Conduction of catalytic properties from buried transitional metals to exposed inert main group metals

The electronic interaction between buried single transitional metal and adjacent aluminum atoms via metallic bonding can be well demonstrated.

Inspired by the disappearance of surface transitional metal species on an aluminum substrate upon annealing, the research group of Zhenpeng Hu (School of Physics, Nankai University) performed density functional (DFT) calculations. Some d-block metals are found to show a self-dispersion and sinking tendency and can be well stabilized in the subsurface region of single-crystal aluminum.
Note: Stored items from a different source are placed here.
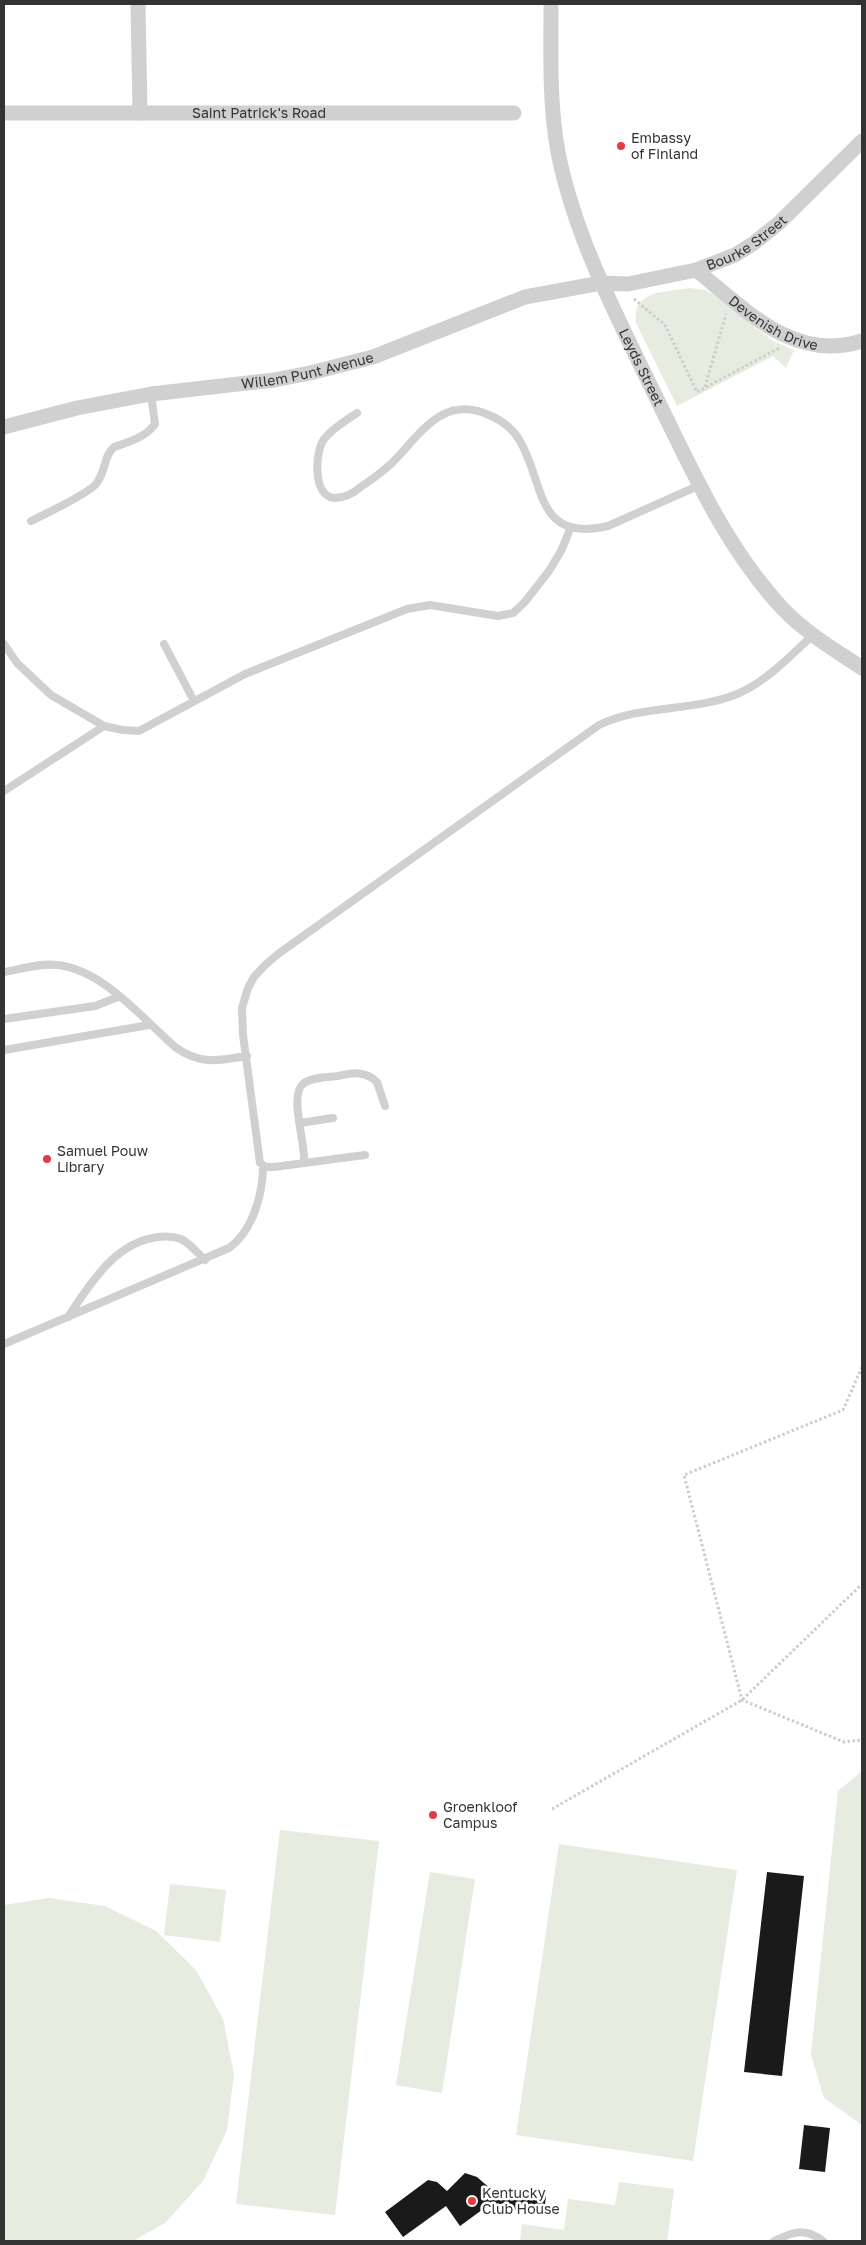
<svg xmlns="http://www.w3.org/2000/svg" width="866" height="2245" viewBox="0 0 866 2245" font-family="'Golos Text',sans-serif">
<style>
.green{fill:#e6ecdf}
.building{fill:#1a1a1a}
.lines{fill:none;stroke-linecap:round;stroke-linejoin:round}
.path{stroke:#cdcdcd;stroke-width:3;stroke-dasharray:2.5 2.5;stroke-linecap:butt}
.lane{stroke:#d0d0d0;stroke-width:8}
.street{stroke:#d0d0d0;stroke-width:15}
.poi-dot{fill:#e63946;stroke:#fff;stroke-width:2}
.labels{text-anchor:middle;stroke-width:5;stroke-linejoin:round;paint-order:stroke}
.street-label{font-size:14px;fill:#333;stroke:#fff}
.poi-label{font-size:14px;fill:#333;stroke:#fff;text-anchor:start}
</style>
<rect width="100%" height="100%" fill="#fff"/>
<!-- green -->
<path class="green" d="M690,288L705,290L714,295L773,341L794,350L786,368L773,356L677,406L636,323C631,290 666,292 690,288Z
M862,1771V2125L824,2098L811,2055L838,1791Z
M280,1830L379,1841L335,2215L236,2204Z
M559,1844L737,1870L693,2161L516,2135Z
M430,1872L475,1879L442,2093L396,2085Z
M170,1884L226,1890L220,1942L164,1935Z
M49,1898L105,1906L156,1931L196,1970L223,2019L234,2074L227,2130L203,2181L165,2223L133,2241H4V1905Z
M619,2182L674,2189L667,2241H520L522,2224L564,2230L568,2199L615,2205Z"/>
<!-- building -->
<path class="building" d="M767,1872L804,1876L782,2076L744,2072Z
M804,2125L830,2128L825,2172L799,2169Z
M465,2173L477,2177L492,2190L546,2196L544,2213L486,2207L460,2226L446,2206L403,2237L385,2212L428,2180L437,2182L447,2191Z"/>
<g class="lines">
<!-- path -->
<path class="path" d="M634,299L665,325L697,392L779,348
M705,387L726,314
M862,1367L843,1410L684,1475L742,1700L844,1742L862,1740
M552,1809L742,1700L862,1584"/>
<!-- lane -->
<path class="lane" d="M357,413C345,421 333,428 324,439C315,452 312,497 335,498C345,498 355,492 362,486C373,479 383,471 392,463C420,435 442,394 489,415C501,420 513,429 520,441C545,484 535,543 608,526L700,485
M31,521C47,513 84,496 95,485C106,474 103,456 114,447C129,442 146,437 155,424L151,394
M4,644L17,663L51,695L104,726L123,730L139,731L245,674L407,609L430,605L498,616L513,613L524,603L549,571L561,551L571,527
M164,644L194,701
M4,791L104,726
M4,972C21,969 40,963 57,965C102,969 143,1019 175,1047C200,1065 218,1061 247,1056
M4,1019L95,1006L118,997
M4,1050L149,1025
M300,1123L333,1118
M365,1155L274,1167H266L260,1163L243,1035L242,1008L248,988L254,977L264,966L278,954L599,725C643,704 693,712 737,694C766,682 790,656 813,635
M304,1162C306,1144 288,1094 304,1083C313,1077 327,1077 338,1076C352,1073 365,1070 377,1082L385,1106
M68,1317C90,1284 115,1242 158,1237C166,1236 173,1236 181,1239C190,1243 197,1253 205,1260
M4,1344L229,1248C253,1231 263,1193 263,1166
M774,2241C793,2232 804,2227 823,2241"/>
<!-- street -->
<g class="street">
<path d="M138,4L140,113"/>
<path id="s1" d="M551,4C551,54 549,103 558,152C575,238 617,316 654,393C691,468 725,547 783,609C806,633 835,650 862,668"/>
<path id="s2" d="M4,113H514"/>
<path id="s3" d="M696,270C745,309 794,363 862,341"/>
<path id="s4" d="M4,427L77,408L151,394L274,380L310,373L373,357L525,297L601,283L628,284L696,270L735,255L754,243L780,222L862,141"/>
</g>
</g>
<!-- markers -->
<g class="poi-dot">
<circle cx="621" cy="146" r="5"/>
<circle cx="47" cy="1159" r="5"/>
<circle cx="433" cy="1815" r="5"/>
<circle cx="472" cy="2201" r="5"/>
</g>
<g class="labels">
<!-- street labels -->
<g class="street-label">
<text dy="5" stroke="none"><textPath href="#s2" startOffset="255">Saint Patrick's Road</textPath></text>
<text dy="5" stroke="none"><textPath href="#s4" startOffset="771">Bourke Street</textPath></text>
<text dy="5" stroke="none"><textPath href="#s3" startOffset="95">Devenish Drive</textPath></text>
<text dy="5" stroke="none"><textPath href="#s1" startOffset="380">Leyds Street</textPath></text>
<text dy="5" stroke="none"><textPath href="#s4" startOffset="309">Willem Punt Avenue</textPath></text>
</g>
<!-- poi labels -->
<g class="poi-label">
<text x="631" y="143">Embassy<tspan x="631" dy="16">of Finland</tspan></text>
<text x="57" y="1156">Samuel Pouw<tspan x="57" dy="16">Library</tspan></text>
<text x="443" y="1812">Groenkloof<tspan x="443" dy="16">Campus</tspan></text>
<text x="482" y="2198">Kentucky<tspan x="482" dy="16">Club House</tspan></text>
</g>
</g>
<!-- border -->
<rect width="866" height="2245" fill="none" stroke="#333333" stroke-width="10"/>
</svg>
A new study on this topic led by Prof. Landong Li (College of Chemistry, Nankai University), Prof. Zhenpeng Hu, and Prof. Fan Yang (School of Physical Science and Technology, ShanghaiTech University) appears in National Science Review.

According to their calculation results, Landong Li and Fan Yang began to seek solid evidence on the structure of the unique metallic system (M/Al) and the electron transfer between transitional metals and aluminum substrate through scanning tunneling microscopy (STM).

Typically, it is found that both palladium and rhodium exclusively locate in the subsurface region of Al(001) and Al(111) single crystals as isolated atoms, with distinct electron transfer from palladium or rhodium to adjacent aluminum atoms.

The research team then performed DFT predictions on the catalytic properties of M/Al in several important reactions, such as acetylene semi-hydrogenation and propylene hydroformylation. They found that the intrinsic catalytic properties of palladium and rhodium can be conducted to the outermost inert aluminum layer, deriving catalytically active M/Al systems, although palladium and rhodium atoms are completely buried inside aluminum single crystal and inaccessible to reaction substrates.

Guided by theoretical predictions and surface science observations, the team finally built real main group metal systems containing buried transitional metal centers, showing expected catalytic performance in the reactions of alkyne semi-hydrogenation, olefin hydroformylation, and Suzuki-coupling. These results further confirm that the catalytic properties of buried transitional metals can be transferred to the exposed catalytically inert main group metals, i.e., the conductive catalysis.

This concept might provide an efficient shield of the traditional active centers against poisoning or leaching by the conductive layer, in contrast to traditional supported systems. More importantly, it is proposed that the catalytic properties of buried transitional metals can be precisely regulated or completely altered when passing through the conductive layer.